- Dataset items -

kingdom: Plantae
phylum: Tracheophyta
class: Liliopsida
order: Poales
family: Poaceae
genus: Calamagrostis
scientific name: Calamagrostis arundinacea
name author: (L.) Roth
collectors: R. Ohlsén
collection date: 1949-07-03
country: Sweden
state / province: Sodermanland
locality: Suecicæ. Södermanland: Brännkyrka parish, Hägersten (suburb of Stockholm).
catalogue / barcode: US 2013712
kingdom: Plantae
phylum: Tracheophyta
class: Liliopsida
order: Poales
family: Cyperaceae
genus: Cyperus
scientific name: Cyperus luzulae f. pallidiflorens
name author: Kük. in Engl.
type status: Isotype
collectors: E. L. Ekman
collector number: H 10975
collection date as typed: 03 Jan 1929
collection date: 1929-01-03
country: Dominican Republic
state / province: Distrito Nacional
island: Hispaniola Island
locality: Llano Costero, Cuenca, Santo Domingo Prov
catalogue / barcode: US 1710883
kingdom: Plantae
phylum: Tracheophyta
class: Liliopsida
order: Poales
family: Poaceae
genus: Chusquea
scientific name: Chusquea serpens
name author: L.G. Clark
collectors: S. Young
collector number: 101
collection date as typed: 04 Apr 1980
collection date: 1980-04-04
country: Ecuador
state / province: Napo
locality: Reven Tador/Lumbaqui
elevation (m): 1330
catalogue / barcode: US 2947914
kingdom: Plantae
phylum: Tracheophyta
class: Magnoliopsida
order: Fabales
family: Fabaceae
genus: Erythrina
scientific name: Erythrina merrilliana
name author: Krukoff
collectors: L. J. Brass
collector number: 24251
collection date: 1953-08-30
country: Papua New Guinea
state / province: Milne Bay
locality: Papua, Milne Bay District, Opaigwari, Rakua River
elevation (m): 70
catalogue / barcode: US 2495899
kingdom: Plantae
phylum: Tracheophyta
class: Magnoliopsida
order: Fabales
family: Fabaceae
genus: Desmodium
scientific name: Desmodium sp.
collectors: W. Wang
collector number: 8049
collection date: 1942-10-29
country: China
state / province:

- YOUR OBJECTIVE -
Please edit the rows above so that each "collectors" reads "collected by", and write them out in full with nothing else changed.

- REPLY TO THE EXERCISE -
kingdom: Plantae
phylum: Tracheophyta
class: Liliopsida
order: Poales
family: Poaceae
genus: Calamagrostis
scientific name: Calamagrostis arundinacea
name author: (L.) Roth
collected by: R. Ohlsén
collection date: 1949-07-03
country: Sweden
state / province: Sodermanland
locality: Suecicæ. Södermanland: Brännkyrka parish, Hägersten (suburb of Stockholm).
catalogue / barcode: US 2013712
kingdom: Plantae
phylum: Tracheophyta
class: Liliopsida
order: Poales
family: Cyperaceae
genus: Cyperus
scientific name: Cyperus luzulae f. pallidiflorens
name author: Kük. in Engl.
type status: Isotype
collected by: E. L. Ekman
collector number: H 10975
collection date as typed: 03 Jan 1929
collection date: 1929-01-03
country: Dominican Republic
state / province: Distrito Nacional
island: Hispaniola Island
locality: Llano Costero, Cuenca, Santo Domingo Prov
catalogue / barcode: US 1710883
kingdom: Plantae
phylum: Tracheophyta
class: Liliopsida
order: Poales
family: Poaceae
genus: Chusquea
scientific name: Chusquea serpens
name author: L.G. Clark
collected by: S. Young
collector number: 101
collection date as typed: 04 Apr 1980
collection date: 1980-04-04
country: Ecuador
state / province: Napo
locality: Reven Tador/Lumbaqui
elevation (m): 1330
catalogue / barcode: US 2947914
kingdom: Plantae
phylum: Tracheophyta
class: Magnoliopsida
order: Fabales
family: Fabaceae
genus: Erythrina
scientific name: Erythrina merrilliana
name author: Krukoff
collected by: L. J. Brass
collector number: 24251
collection date: 1953-08-30
country: Papua New Guinea
state / province: Milne Bay
locality: Papua, Milne Bay District, Opaigwari, Rakua River
elevation (m): 70
catalogue / barcode: US 2495899
kingdom: Plantae
phylum: Tracheophyta
class: Magnoliopsida
order: Fabales
family: Fabaceae
genus: Desmodium
scientific name: Desmodium sp.
collected by: W. Wang
collector number: 8049
collection date: 1942-10-29
country: China
state / province:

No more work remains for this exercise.